If the Jets give their coach the boot, where will Rex Ryan wind up next?
Yes, his team made the conference championship his first two seasons and then things got progressively worse, but Ryan shouldn't have a problem landing a head-coaching job elsewhere in the league. He had success early with the Jets, and he's got a colorful personality that will be attractive to some clubs. Oakland could be a fit, or maybe Atlanta if the Falcons get rid of Mike Smith (although they have a chance to salvage their season by winning the division). Hard to imagine Ryan in San Francisco. Maybe he goes back to Chicago, where his dad, Buddy, had so much success as Bears defensive coordinator.
Who's the next college coach to follow in the footsteps of Pete Carroll, Harbaugh and Chip Kelly, and find success in the NFL?
There's speculation that Baylor's Art Briles might make the jump up at some point, or maybe Stanford's David Shaw. And what about the coach Carroll replaced in Seattle? Does UCLA's Jim Mora feel the pull of the league he left? There are murmurs that the 49ers could be eyeing Mora, their onetime defensive coordinator, and that could put him back in the Seahawks' division to go head-to-head with Carroll twice a season.

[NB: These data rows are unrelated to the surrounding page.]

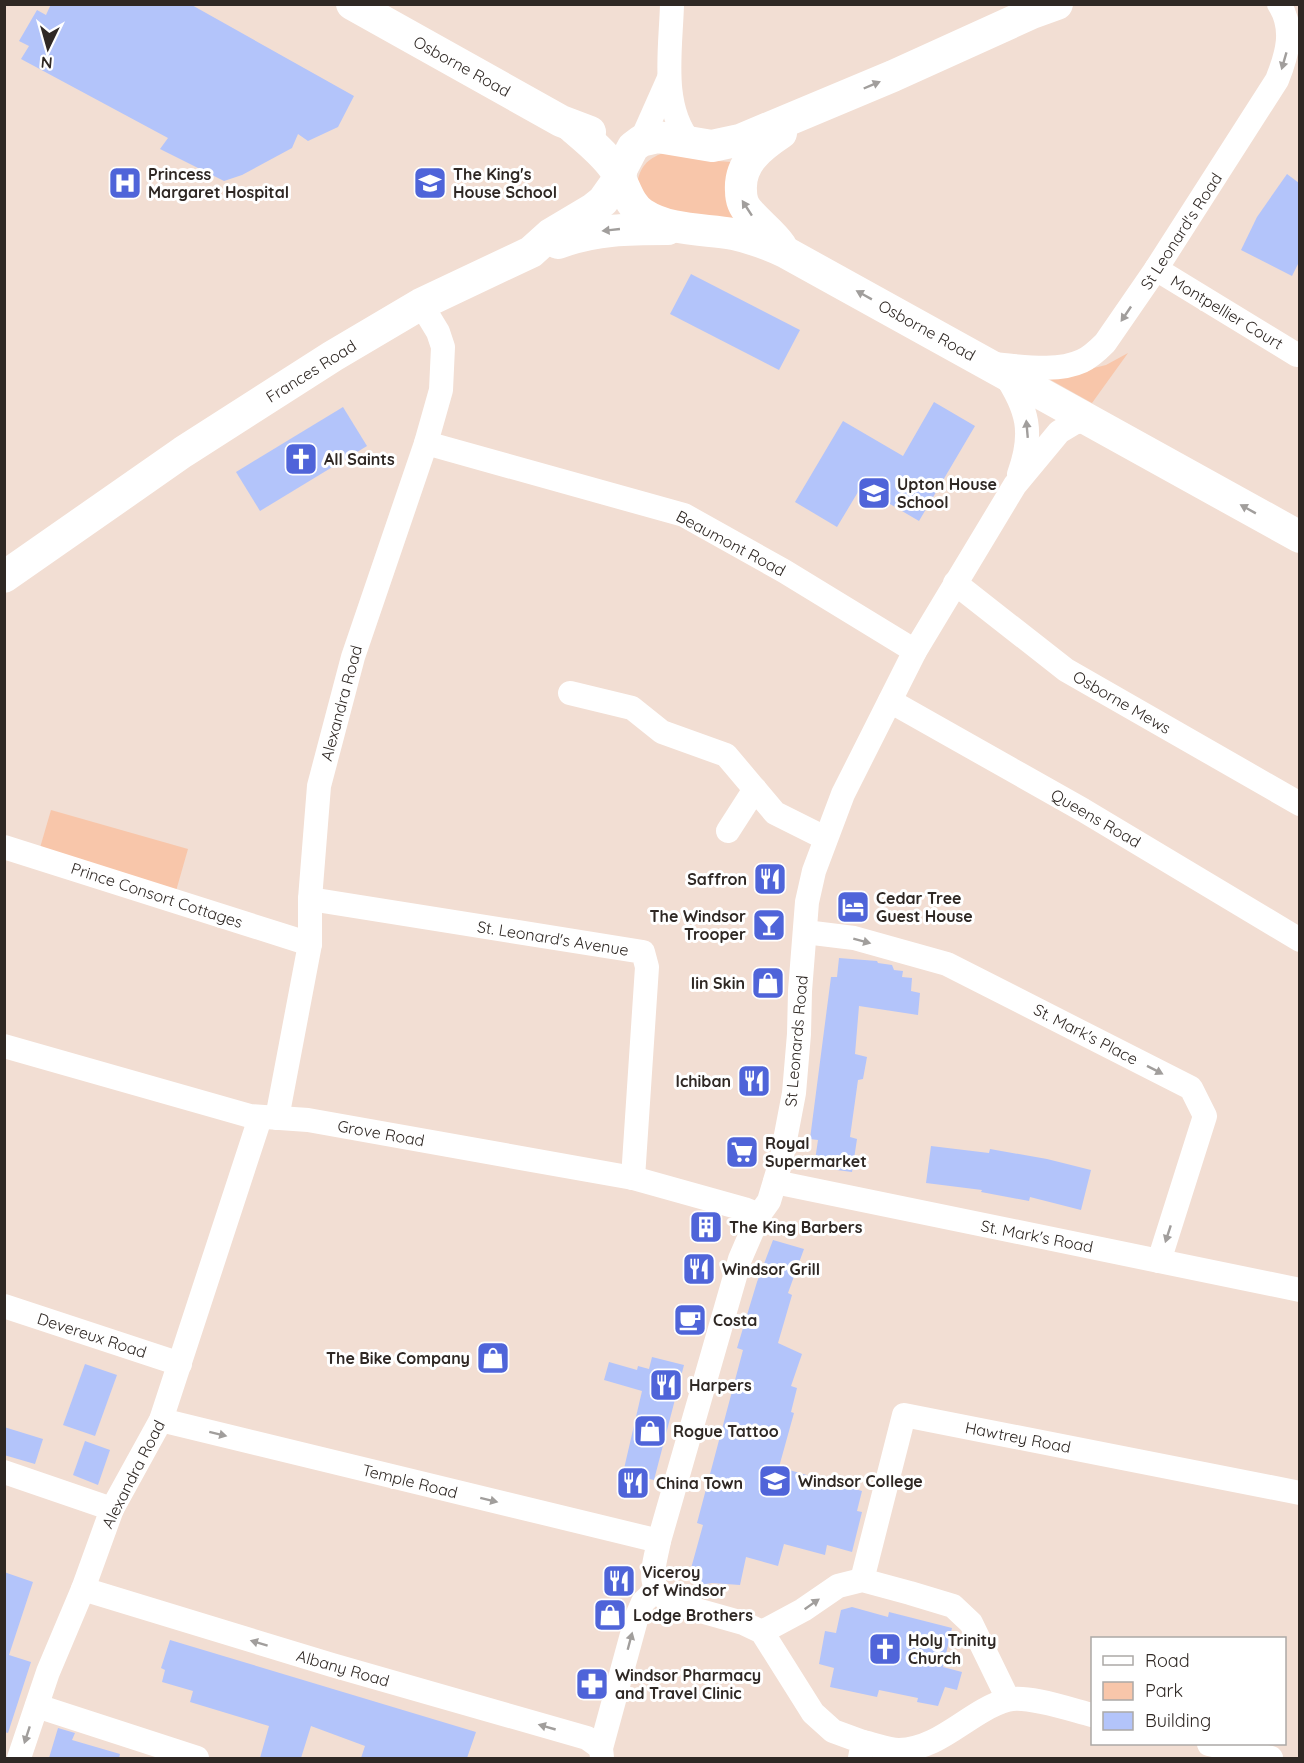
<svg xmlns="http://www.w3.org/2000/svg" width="1304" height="1763" viewBox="0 0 1304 1763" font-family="Quicksand,sans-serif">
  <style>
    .green { fill: #f8c6aa }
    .building { fill: #b3c4fa }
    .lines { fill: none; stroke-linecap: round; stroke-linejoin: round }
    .minor { stroke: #fff; stroke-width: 24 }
    .major { stroke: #fff; stroke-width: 32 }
    .oneway { fill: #a19e9c }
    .labels { text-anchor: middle; stroke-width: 6; stroke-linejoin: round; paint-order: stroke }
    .street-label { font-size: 16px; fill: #2f2824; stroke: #fff }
    .poi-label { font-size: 16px; font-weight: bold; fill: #2f2824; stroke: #fff; text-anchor: start }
  </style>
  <rect width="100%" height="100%" fill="#f2ded3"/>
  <g class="green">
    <path d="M663 153 702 160 732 162 735 217 731 220 653 210 637 184C640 167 647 159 663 153Z"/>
    <polygon points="1128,353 1092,403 1049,379 1106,365"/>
    <polygon points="51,810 188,849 174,898 37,858"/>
  </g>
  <g class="building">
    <polygon points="51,4 190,4 354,96 338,127 308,141 298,134 292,148 242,175 224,181 160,149 168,138 21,59 29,46 19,41 37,10 46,15"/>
    <polygon points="1287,174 1299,183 1299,262 1292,276 1241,250 1257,217"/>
    <polygon points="691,274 800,330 779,370 670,314"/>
    <polygon points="934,402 975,426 919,521 861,487 837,527 795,502 843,421 903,456"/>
    <polygon points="343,407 367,446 260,511 236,472"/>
    <polygon points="839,958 877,961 878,963 892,965 894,970 903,971 902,977 912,978 911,991 920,993 918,1015 859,1006 855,1054 867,1057 863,1079 858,1080 850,1137 857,1139 852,1172 814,1167 818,1140 810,1139 831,977 837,977"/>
    <polygon points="931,1146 989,1153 990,1149 1047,1159 1091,1170 1081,1210 1030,1197 1029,1201 981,1192 982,1190 926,1183"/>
    <polygon points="773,1240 804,1249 788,1293 792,1295 778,1343 802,1354 791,1386 797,1388 791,1412 794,1413 779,1467 862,1491 857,1511 862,1512 852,1552 827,1545 825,1555 784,1544 778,1566 746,1557 740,1585 712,1583 700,1585 691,1580 690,1572 703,1525 697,1523 743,1350 737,1348 757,1282"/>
    <polygon points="652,1357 684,1365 654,1480 623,1473 642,1391 604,1380 609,1362 637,1370 638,1366 649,1369"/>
    <polygon points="85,1364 117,1375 95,1436 63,1425"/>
    <polygon points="4,1427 43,1439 35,1464 4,1455"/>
    <polygon points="85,1441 110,1450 98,1485 73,1475"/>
    <polygon points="4,1572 33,1582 9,1655 31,1662 8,1733 4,1732"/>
    <polygon points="852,1607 888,1617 889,1612 952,1628 943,1667 962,1672 957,1690 945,1687 938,1706 917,1702 918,1698 879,1690 877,1697 830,1687 834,1668 819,1664 825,1631 836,1633 841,1610"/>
    <polygon points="170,1640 476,1732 467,1758 361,1758 365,1746 311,1726 301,1758 260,1758 269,1726 190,1702 193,1691 162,1682 165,1670 161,1668"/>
    <polygon points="58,1728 75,1733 72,1740 120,1754 119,1758 49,1758"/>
  </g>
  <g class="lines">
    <g class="minor">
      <path d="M672 4C671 48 660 106 690 142"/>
      <polyline points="641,141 669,78"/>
      <polyline points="1156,269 1297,355"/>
      <path d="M992 364C1020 366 1056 373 1082 361 1091 357 1098 350 1105 343L1156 269 1277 80C1287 55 1295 29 1279 4"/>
      <path d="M1004 373C1028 409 1034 433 1019 474"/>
      <polyline points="426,443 684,515 784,571 915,651"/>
      <polyline points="955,583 1066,670 1300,804"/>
      <polyline points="570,693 632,708 662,732 726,755 775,813 825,838"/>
      <polyline points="890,701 1083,810 1300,940"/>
      <polyline points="728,831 755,789"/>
      <polyline points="4,847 310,944"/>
      <polyline points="310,899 643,952 647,967 633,1178"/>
      <polyline points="805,932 854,938 947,964 1191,1088 1205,1116 1159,1261"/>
      <polyline points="4,1046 250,1116 308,1120 633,1178 744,1209 759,1215"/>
      <polyline points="277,1118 310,944 310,899 319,786 353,657 426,443 441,390 443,347 438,332 421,304"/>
      <polyline points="775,1182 1300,1290"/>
      <polyline points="4,1306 180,1364"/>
      <polyline points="161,1420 659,1541"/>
      <polyline points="4,1472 112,1509"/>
      <polyline points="862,1580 904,1415 1300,1493"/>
      <polyline points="83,1589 332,1665 587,1738 601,1748"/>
      <polyline points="762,1632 803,1610 838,1586 862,1580 910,1593 953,1606 971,1623 1008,1699"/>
      <polyline points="37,1706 197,1758"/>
      <path d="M863 1742C874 1744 888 1750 899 1750 941 1749 969 1711 1007 1700 1026 1694 1072 1710 1092 1715"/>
      <polyline points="1209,1744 1271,1758"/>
      <polyline points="19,1758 48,1672 83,1589 112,1509 161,1420 260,1118"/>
      <polyline points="602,1758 601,1748 637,1616 643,1602 656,1590"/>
      <path d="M860 1758 863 1742 833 1731 813 1713 762 1632 743 1623 672 1603C644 1587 654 1568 659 1541L740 1259 759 1215 769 1201 781 1161 794 1093 799 1034 800 991 807 902 814 871 843 794 915 651 1015 485 1059 432 1074 423 1086 419"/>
    </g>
    <g class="major">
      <polyline points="352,4 561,121 590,132"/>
      <path d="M571 126C586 139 603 152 614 168 625 183 627 204 643 214 669 231 704 229 733 234 751 238 768 244 785 252L1300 537"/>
      <path d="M781 133C760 147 739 163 741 191 741 199 743 206 749 212 759 224 772 233 781 246"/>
      <path d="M558 243C595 229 630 229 668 229"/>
      <polyline points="4,577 183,452 333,356 421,304 531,252 551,234 593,209 603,201 620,177 622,168 633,147 641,141 658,137 712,146 740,140 893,76 1032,13 1057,4"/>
    </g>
  </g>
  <defs><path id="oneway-solid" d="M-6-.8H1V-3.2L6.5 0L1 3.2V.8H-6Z" transform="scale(1.5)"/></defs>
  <g class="oneway">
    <use href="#oneway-solid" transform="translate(1284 61) rotate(106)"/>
    <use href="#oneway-solid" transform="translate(872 85) rotate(-23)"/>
    <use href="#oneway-solid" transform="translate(747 208) rotate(-123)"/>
    <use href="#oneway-solid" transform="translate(611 230) rotate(174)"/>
    <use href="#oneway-solid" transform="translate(864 295) rotate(-151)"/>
    <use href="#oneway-solid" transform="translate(1126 314) rotate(124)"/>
    <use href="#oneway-solid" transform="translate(1027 429) rotate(-95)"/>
    <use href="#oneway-solid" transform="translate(1248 509) rotate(-151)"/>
    <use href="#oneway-solid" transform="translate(862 941) rotate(15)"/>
    <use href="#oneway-solid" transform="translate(1155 1070) rotate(27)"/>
    <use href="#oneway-solid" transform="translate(1168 1234) rotate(108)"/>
    <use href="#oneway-solid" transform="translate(218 1434) rotate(14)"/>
    <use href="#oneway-solid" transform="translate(489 1500) rotate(14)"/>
    <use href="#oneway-solid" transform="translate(812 1604) rotate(-35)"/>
    <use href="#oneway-solid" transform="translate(630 1641) rotate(-75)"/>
    <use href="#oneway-solid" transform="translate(259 1643) rotate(-163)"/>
    <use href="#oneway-solid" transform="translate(547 1727) rotate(-164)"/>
    <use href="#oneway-solid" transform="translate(27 1735) rotate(108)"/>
  </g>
  <defs>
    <g id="hospital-square" transform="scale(1.725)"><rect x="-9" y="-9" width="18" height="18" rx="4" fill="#4f64d9" stroke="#fff"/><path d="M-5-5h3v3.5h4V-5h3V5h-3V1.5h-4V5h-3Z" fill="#fff"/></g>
    <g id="school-square" transform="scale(1.725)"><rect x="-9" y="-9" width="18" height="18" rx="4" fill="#4f64d9" stroke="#fff"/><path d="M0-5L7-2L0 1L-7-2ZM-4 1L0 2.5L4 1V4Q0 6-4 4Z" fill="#fff"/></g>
    <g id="church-square" transform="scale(1.725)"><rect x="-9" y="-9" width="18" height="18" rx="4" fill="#4f64d9" stroke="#fff"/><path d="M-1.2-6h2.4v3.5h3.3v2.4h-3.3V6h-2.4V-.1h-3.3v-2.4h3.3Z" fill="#fff"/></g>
    <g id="restaurant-square" transform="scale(1.725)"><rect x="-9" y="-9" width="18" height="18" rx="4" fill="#4f64d9" stroke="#fff"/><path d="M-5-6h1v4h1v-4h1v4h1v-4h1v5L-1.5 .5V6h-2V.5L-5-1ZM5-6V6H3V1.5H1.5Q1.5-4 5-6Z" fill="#fff"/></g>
    <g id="hotel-square" transform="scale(1.725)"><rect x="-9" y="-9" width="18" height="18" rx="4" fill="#4f64d9" stroke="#fff"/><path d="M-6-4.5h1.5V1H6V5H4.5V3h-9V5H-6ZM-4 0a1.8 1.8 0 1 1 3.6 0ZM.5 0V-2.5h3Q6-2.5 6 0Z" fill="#fff"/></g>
    <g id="bar-square" transform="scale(1.725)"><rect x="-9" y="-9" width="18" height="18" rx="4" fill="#4f64d9" stroke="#fff"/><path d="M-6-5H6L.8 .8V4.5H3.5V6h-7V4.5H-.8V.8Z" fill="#fff"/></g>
    <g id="shop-square" transform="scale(1.725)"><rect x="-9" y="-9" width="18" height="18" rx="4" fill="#4f64d9" stroke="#fff"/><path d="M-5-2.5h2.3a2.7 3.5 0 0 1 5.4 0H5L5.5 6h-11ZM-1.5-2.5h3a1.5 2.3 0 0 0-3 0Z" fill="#fff"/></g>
    <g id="supermarket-square" transform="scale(1.725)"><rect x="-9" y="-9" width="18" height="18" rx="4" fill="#4f64d9" stroke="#fff"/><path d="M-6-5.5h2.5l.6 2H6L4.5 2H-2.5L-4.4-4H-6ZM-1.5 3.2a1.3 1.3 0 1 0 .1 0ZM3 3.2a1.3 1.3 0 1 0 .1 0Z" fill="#fff"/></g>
    <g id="building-square" transform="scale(1.725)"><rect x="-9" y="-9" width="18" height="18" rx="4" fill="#4f64d9" stroke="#fff"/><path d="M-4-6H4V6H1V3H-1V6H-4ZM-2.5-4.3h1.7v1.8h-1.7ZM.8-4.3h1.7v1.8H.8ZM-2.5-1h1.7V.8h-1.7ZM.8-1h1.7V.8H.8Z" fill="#fff"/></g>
    <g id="cafe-square" transform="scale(1.725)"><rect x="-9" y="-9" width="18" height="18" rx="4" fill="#4f64d9" stroke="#fff"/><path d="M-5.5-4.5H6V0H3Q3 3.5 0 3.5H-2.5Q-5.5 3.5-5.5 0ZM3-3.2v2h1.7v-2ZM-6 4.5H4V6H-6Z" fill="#fff"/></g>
    <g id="university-square" transform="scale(1.725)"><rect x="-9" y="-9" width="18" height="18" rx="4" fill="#4f64d9" stroke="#fff"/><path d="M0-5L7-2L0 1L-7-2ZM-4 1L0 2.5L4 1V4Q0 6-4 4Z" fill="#fff"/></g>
    <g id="pharmacy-square" transform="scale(1.725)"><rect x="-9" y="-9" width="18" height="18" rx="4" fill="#4f64d9" stroke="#fff"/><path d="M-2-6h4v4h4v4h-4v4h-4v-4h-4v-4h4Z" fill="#fff"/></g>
  </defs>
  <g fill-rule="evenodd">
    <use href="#hospital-square" x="125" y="183"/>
    <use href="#school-square" x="430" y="183"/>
    <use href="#church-square" x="301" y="459"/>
    <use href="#school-square" x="874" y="493"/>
    <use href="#restaurant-square" x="770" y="879"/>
    <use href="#hotel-square" x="853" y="907"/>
    <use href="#bar-square" x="769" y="925"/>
    <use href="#shop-square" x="768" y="983"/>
    <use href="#restaurant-square" x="754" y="1081"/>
    <use href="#supermarket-square" x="742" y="1152"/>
    <use href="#building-square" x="706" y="1227"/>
    <use href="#restaurant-square" x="699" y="1269"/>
    <use href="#cafe-square" x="690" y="1320"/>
    <use href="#shop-square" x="493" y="1358"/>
    <use href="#restaurant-square" x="666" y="1385"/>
    <use href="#shop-square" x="650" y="1431"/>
    <use href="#university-square" x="775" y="1481"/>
    <use href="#restaurant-square" x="633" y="1483"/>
    <use href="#restaurant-square" x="619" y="1581"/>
    <use href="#shop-square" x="610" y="1615"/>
    <use href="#church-square" x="885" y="1649"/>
    <use href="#pharmacy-square" x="592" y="1684"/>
  </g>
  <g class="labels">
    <g class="street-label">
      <text transform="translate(462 66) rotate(29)" y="6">Osborne Road</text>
      <text transform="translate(1181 231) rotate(-57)" y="6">St Leonard's Road</text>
      <text transform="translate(1227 312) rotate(31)" y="6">Montpellier Court</text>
      <text transform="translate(927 330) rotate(29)" y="6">Osborne Road</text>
      <text transform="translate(311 371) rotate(-32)" y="6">Frances Road</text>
      <text transform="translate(731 543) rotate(28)" y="6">Beaumont Road</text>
      <text transform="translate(1122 702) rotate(30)" y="6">Osborne Mews</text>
      <text transform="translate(341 703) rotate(-75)" y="6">Alexandra Road</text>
      <text transform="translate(1096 818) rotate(30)" y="6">Queens Road</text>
      <text transform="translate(157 895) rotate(18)" y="6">Prince Consort Cottages</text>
      <text transform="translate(553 938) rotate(9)" y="6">St. Leonard's Avenue</text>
      <text transform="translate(1086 1034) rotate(27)" y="6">St. Mark's Place</text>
      <text transform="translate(796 1041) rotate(-85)" y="6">St Leonards Road</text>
      <text transform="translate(381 1133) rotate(10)" y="6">Grove Road</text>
      <text transform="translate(1037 1236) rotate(11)" y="6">St. Mark's Road</text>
      <text transform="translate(92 1335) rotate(18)" y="6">Devereux Road</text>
      <text transform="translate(1018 1437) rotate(11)" y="6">Hawtrey Road</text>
      <text transform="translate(133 1474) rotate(-63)" y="6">Alexandra Road</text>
      <text transform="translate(410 1481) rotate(14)" y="6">Temple Road</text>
      <text transform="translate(343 1668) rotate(16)" y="6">Albany Road</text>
    </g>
    <g class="poi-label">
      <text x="148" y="180">Princess<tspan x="148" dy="18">Margaret Hospital</tspan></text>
      <text x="453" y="180">The King's<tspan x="453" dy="18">House School</tspan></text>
      <text x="324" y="465">All Saints</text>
      <text x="897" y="490">Upton House<tspan x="897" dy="18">School</tspan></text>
      <text x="747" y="885" text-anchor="end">Saffron</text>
      <text x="876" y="904">Cedar Tree<tspan x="876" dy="18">Guest House</tspan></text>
      <text x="746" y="922" text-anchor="end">The Windsor<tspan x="746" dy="18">Trooper</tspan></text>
      <text x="745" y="989" text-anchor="end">Iin Skin</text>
      <text x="731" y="1087" text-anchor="end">Ichiban</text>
      <text x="765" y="1149">Royal<tspan x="765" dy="18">Supermarket</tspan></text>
      <text x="729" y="1233">The King Barbers</text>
      <text x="722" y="1275">Windsor Grill</text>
      <text x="713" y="1326">Costa</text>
      <text x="470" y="1364" text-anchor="end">The Bike Company</text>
      <text x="689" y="1391">Harpers</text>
      <text x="673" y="1437">Rogue Tattoo</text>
      <text x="798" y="1487">Windsor College</text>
      <text x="656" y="1489">China Town</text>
      <text x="642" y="1578">Viceroy<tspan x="642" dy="18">of Windsor</tspan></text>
      <text x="633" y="1621">Lodge Brothers</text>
      <text x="908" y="1646">Holy Trinity<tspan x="908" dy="18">Church</tspan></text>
      <text x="615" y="1681">Windsor Pharmacy<tspan x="615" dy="18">and Travel Clinic</tspan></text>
    </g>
  </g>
  <rect width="1304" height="1763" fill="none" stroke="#2f2824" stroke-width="12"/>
  <rect x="1091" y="1637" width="195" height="108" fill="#ffffff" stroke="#aca9a7" stroke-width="1.5"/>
  <rect x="1103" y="1656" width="30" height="9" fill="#ffffff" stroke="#aca9a7" stroke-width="1.5"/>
  <text x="1145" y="1667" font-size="18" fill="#2f2824">Road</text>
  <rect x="1103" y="1682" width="30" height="18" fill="#f8c6aa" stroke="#aca9a7" stroke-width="1.5"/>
  <text x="1145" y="1697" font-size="18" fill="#2f2824">Park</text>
  <rect x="1103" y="1712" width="30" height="18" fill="#b3c4fa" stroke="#aca9a7" stroke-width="1.5"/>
  <text x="1145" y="1727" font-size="18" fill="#2f2824">Building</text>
  <g transform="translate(48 48) rotate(185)" stroke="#ffffff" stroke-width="4.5" paint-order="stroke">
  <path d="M0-4.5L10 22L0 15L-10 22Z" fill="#2f2824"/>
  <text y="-9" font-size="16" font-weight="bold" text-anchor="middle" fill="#2f2824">N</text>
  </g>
</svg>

What happens with the quarterbacks at the top of the upcoming draft?
'Tis the season for teams to fall in — or out of — love with quarterback prospects. Will Oregon's Marcus Mariota go No. 1 overall, even though the market has cooled on run-pass threats such as Colin Kaepernick, Cam Newton and RGIII? (Russell Wilson's stock keeps climbing, though.) Will Florida State's Jameis Winston slip in the draft amid character questions, or will the player who has never lost a college football game convince NFL teams that he's the best prospect in this draft class? The Winston question figures to be the hottest topic at the scouting combine. And what happens with UCLA's Brett Hundley?
What can the league do to make Thursday night games more competitive?
Blowouts were the norm in midweek games, particularly early in the season. Many of the highly anticipated matchups were downright unwatchable. The league needs to consider scheduling Thursday games only in the immediate aftermath of the participants' week off.
Now that the Chargers, Rams and Raiders are staying put in their cities for at least another year, how does the league maintain momentum in the Los Angeles market?
Watch for the NFL to zero in on a specific stadium site, whether it's the Farmers Field proposal downtown, the Hollywood Park area, Carson or somewhere else. You can expect the league to turn its attention to a venue concept, and come up with financing alternatives, and then wait to determine which team or teams might relocate — if that ever happens.